Retype all of the data word for word, without pictures.
*** Exercise material ***
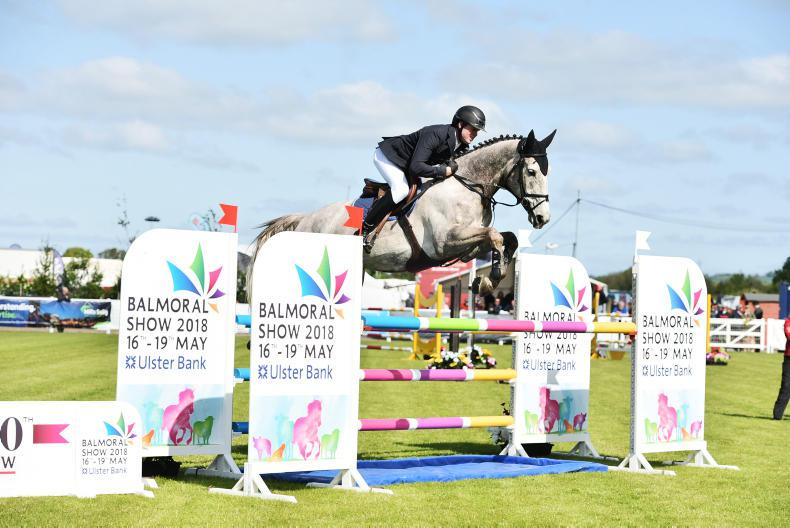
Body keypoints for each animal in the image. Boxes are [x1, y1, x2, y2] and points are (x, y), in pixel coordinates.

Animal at [249, 129, 555, 296]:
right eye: (531, 171)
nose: (543, 218)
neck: (468, 186)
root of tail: (306, 218)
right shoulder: (445, 242)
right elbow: (496, 236)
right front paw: (490, 280)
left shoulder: (467, 247)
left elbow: (507, 238)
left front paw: (487, 281)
***
Answer box:
Body keypoints for each animal in the image. Boxes are [x1, y1, x2, y2] and points are (x, y), in pixel coordinates.

Animal at [249, 129, 555, 296]:
right eye: (531, 171)
nose: (543, 218)
neck: (468, 186)
root of tail: (306, 218)
right shoulder: (445, 242)
right elbow: (496, 236)
right front paw: (490, 280)
left shoulder: (467, 247)
left elbow: (507, 238)
left front paw: (487, 281)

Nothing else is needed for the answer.